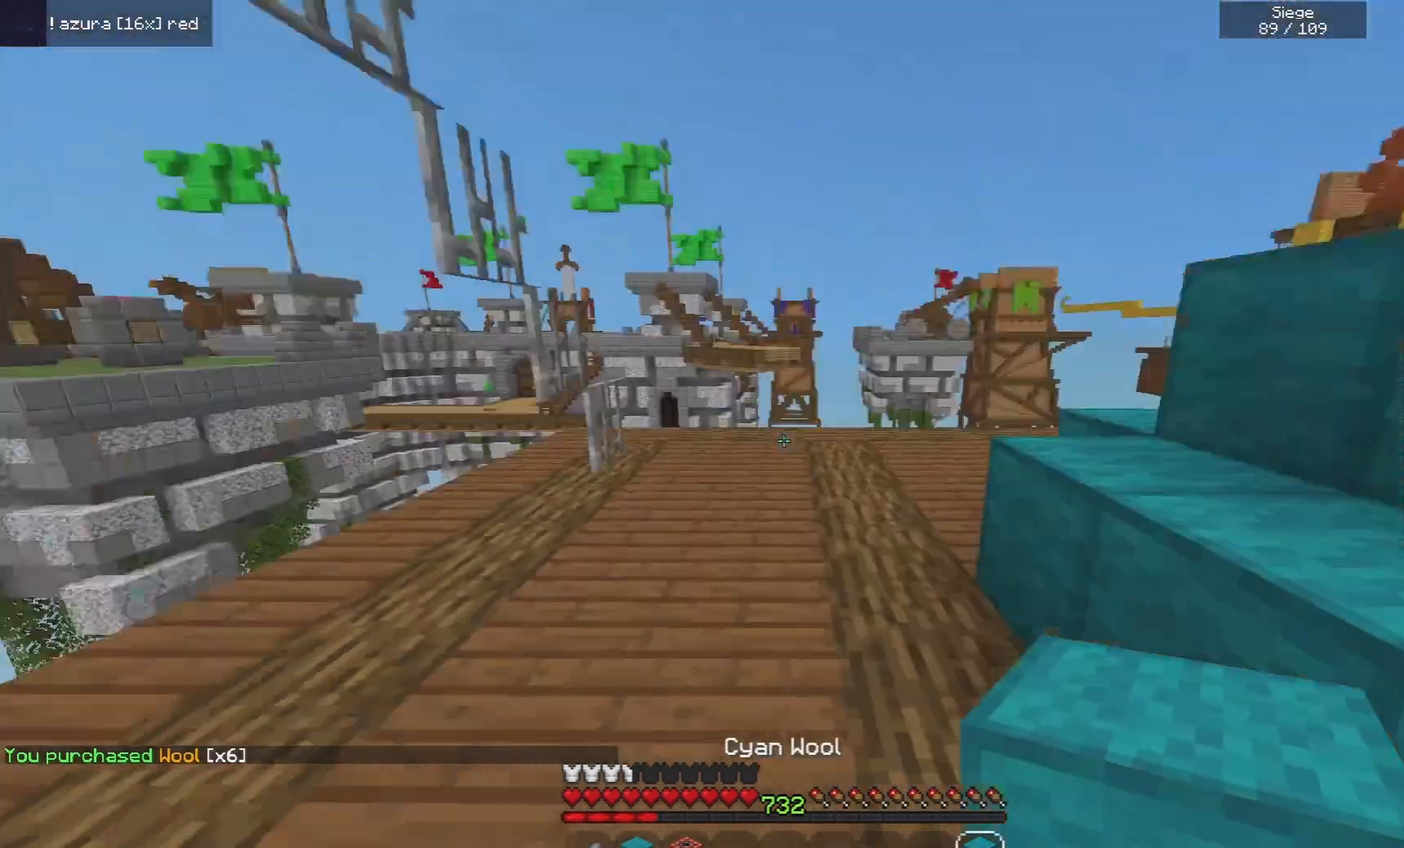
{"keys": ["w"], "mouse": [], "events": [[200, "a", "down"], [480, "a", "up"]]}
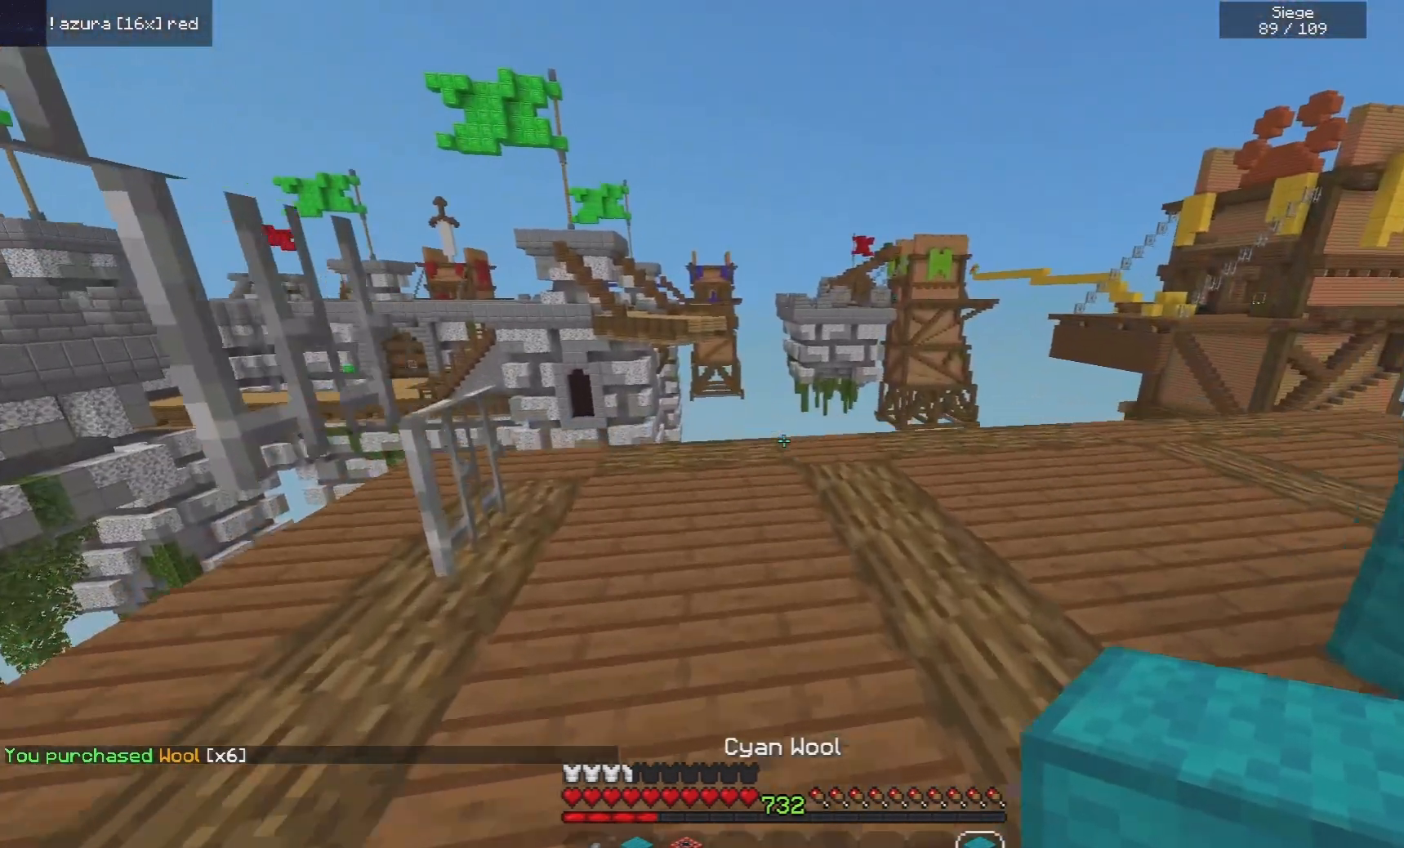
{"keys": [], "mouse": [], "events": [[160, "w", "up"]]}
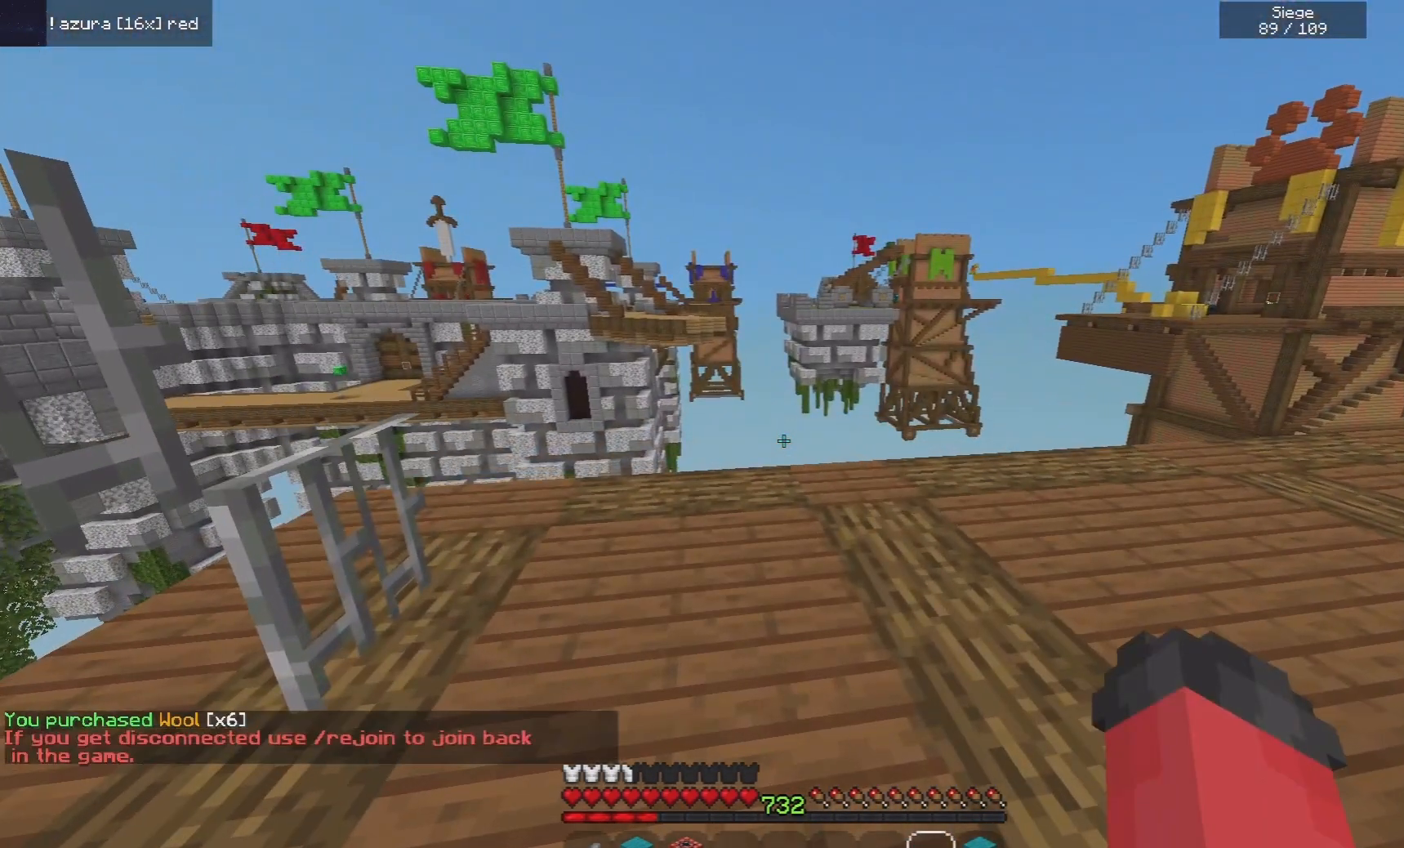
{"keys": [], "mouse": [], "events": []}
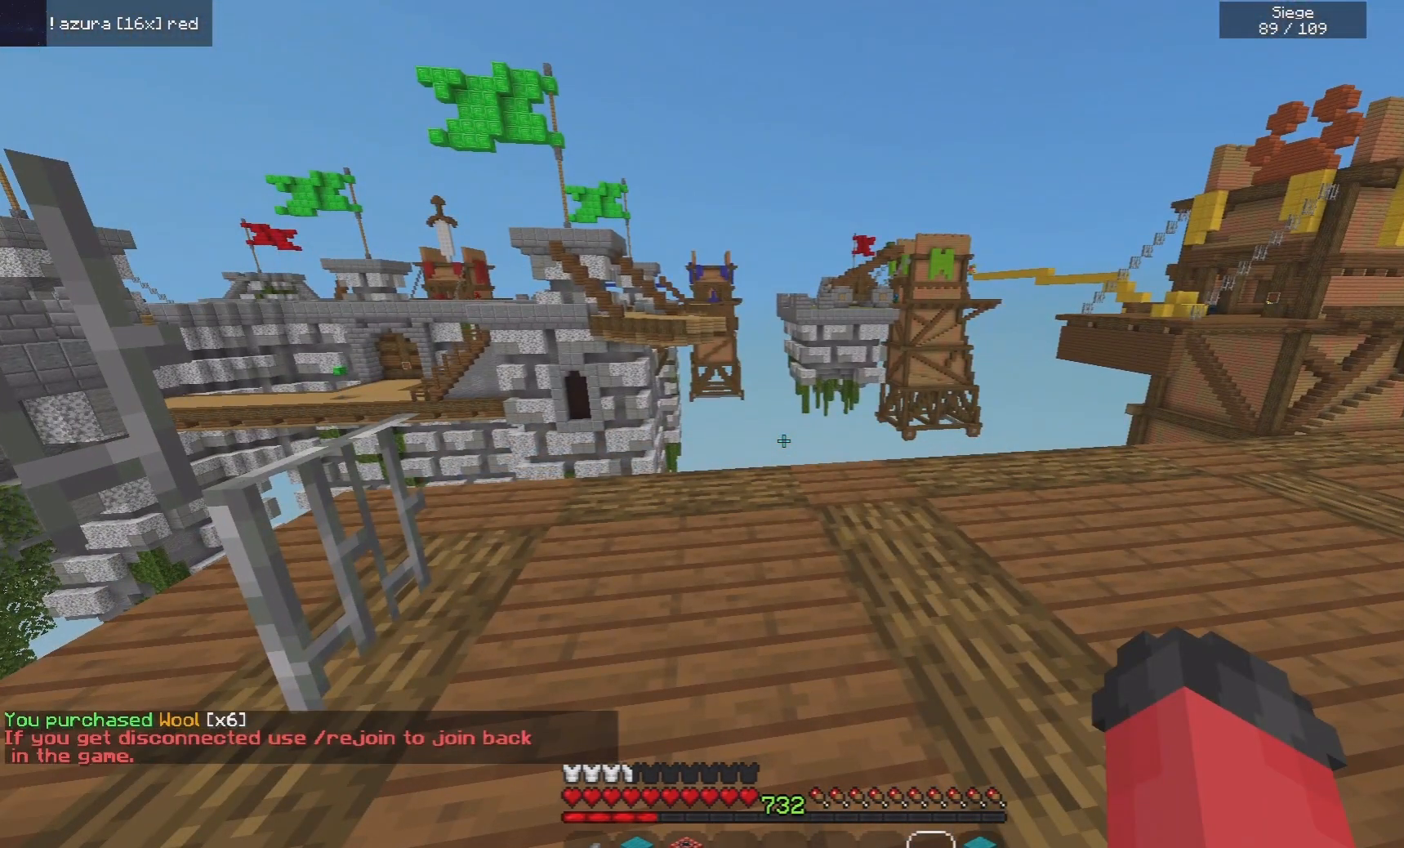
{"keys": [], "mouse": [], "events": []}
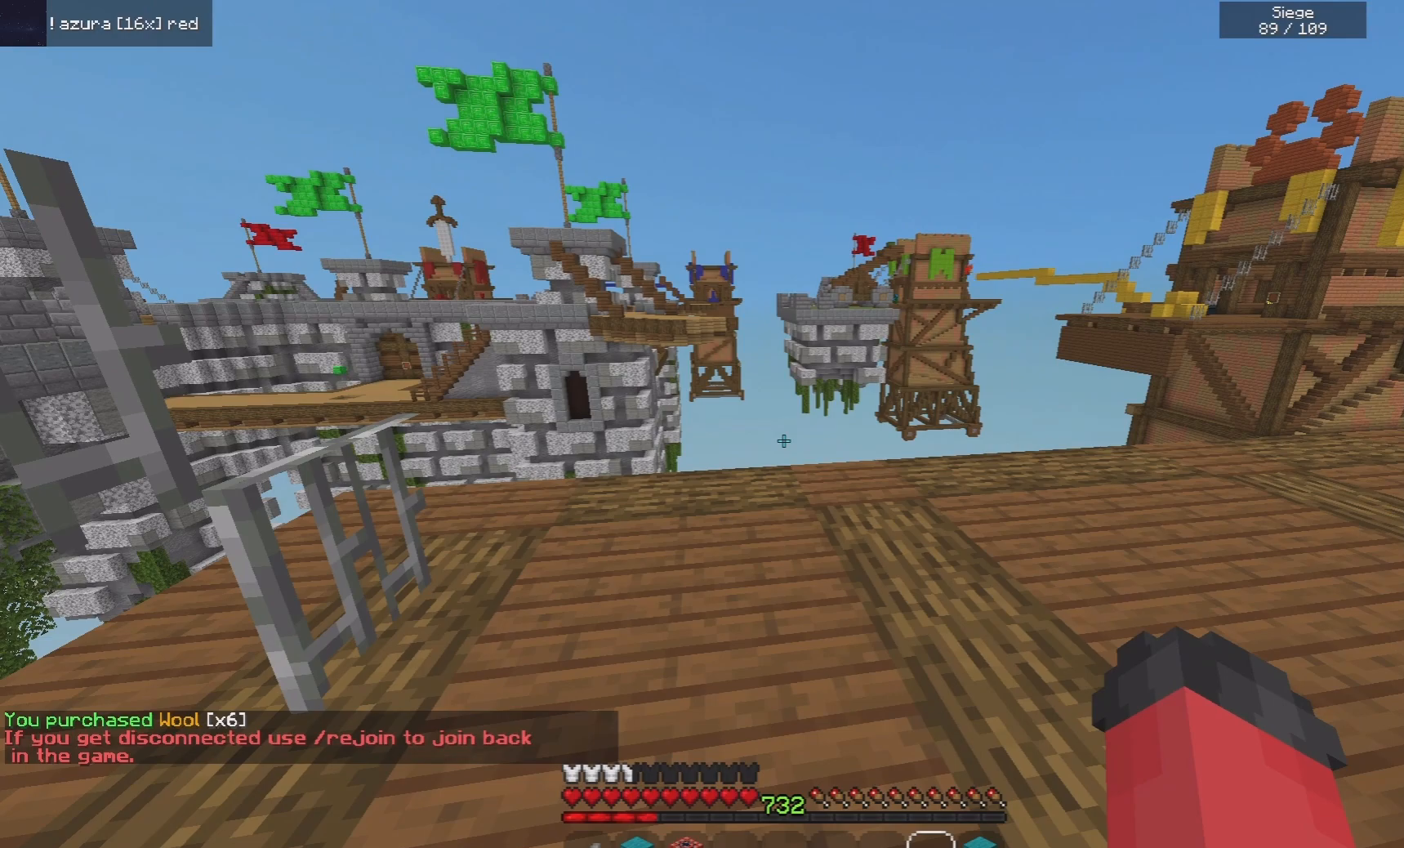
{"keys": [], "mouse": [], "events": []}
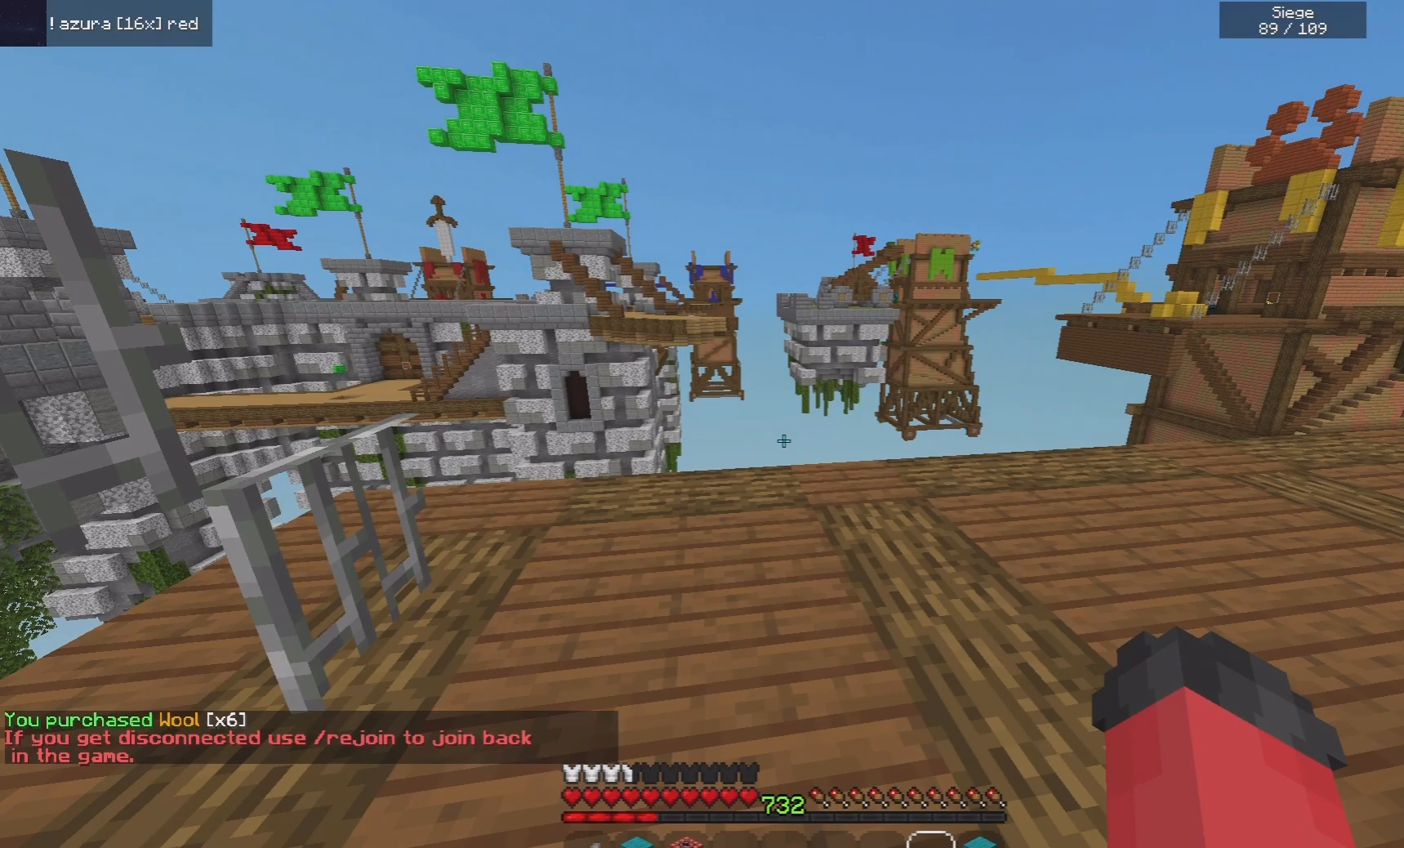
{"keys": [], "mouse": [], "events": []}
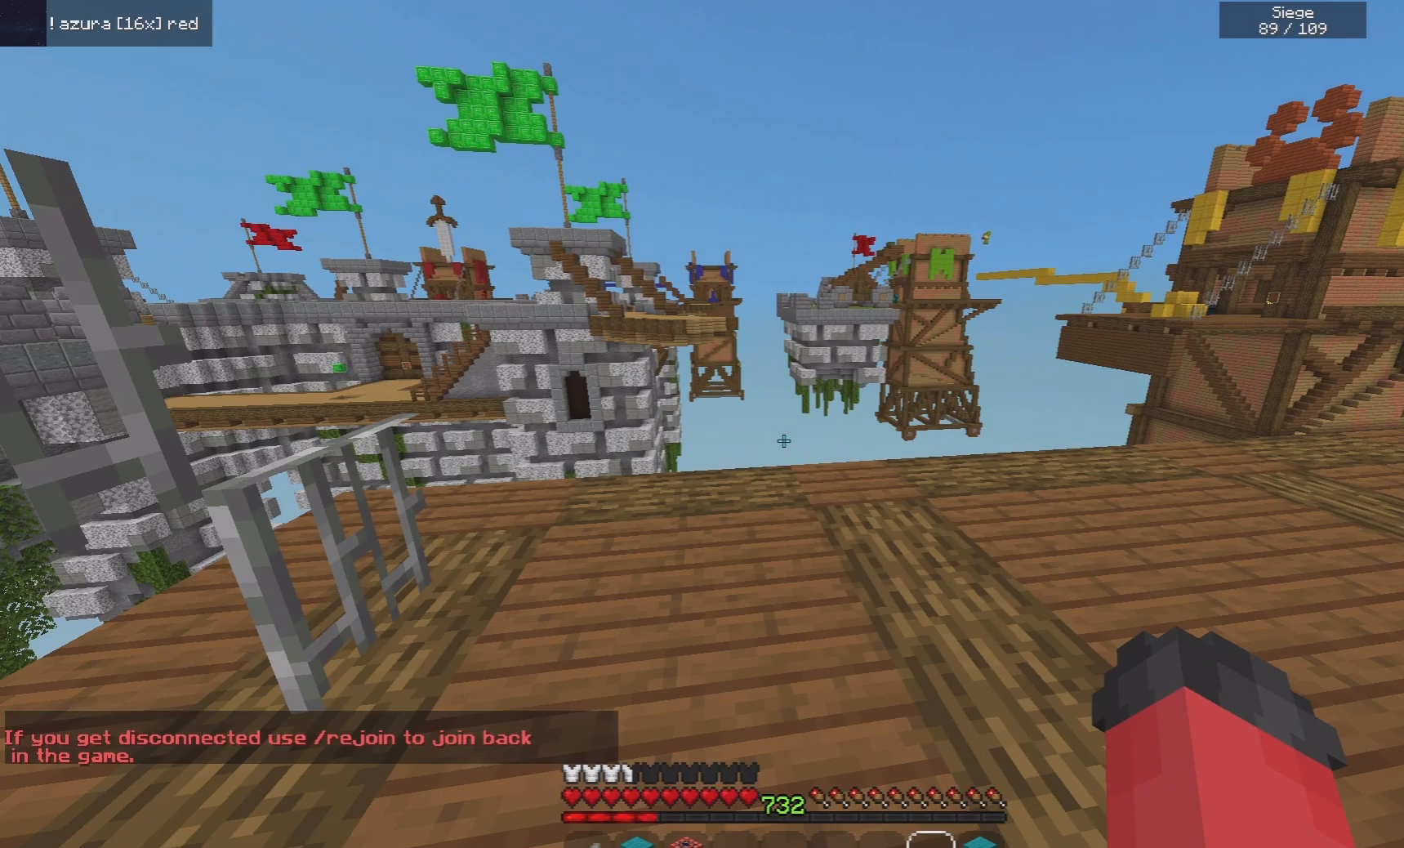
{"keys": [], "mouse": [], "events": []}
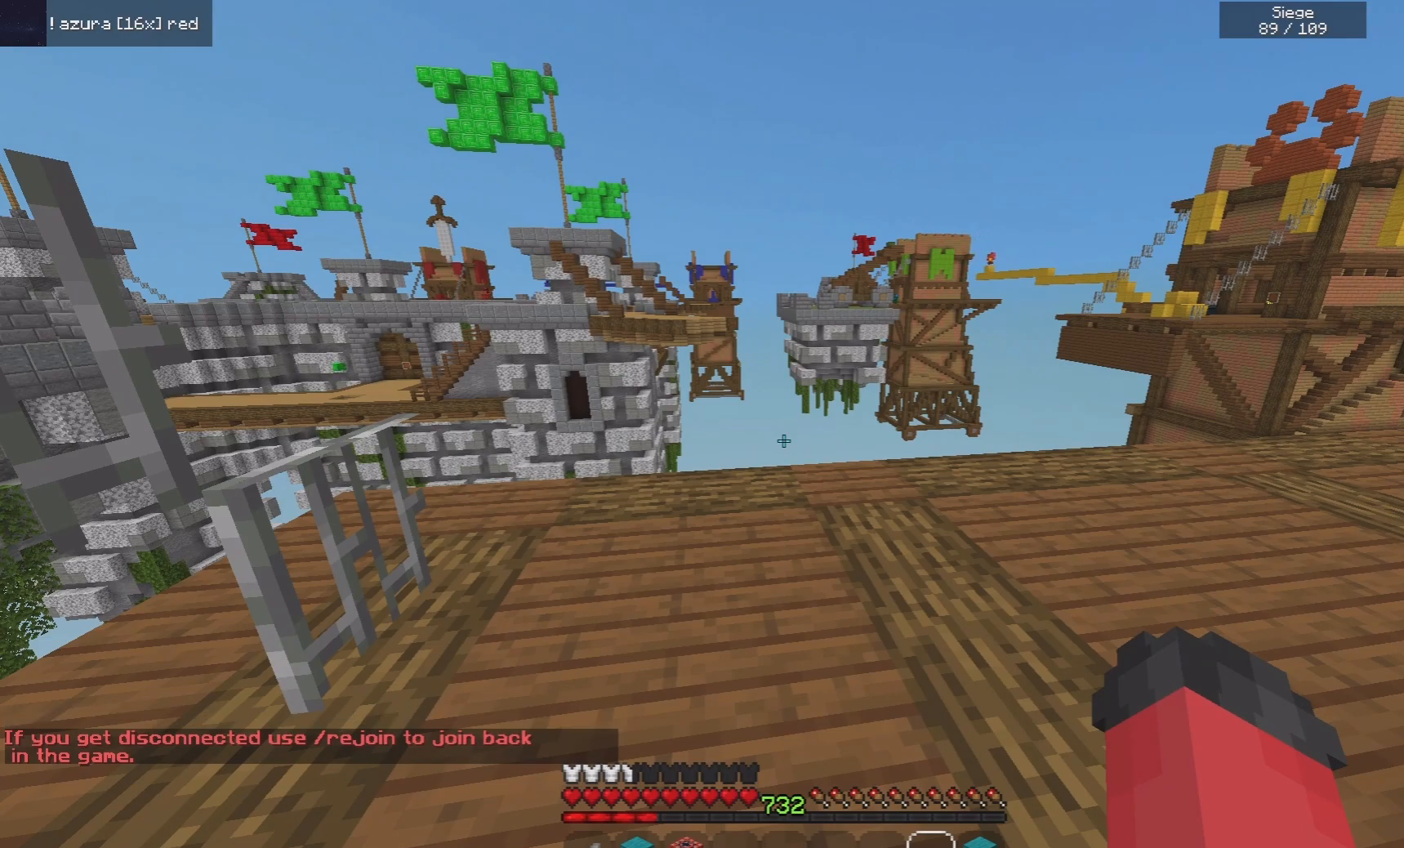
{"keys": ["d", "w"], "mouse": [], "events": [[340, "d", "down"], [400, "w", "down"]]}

#### What to work on:
Select and copy each line from the data that includes the word "down".

#### Reply:
{"keys": ["w"], "mouse": [], "events": [[200, "a", "down"], [480, "a", "up"]]}
{"keys": ["d", "w"], "mouse": [], "events": [[340, "d", "down"], [400, "w", "down"]]}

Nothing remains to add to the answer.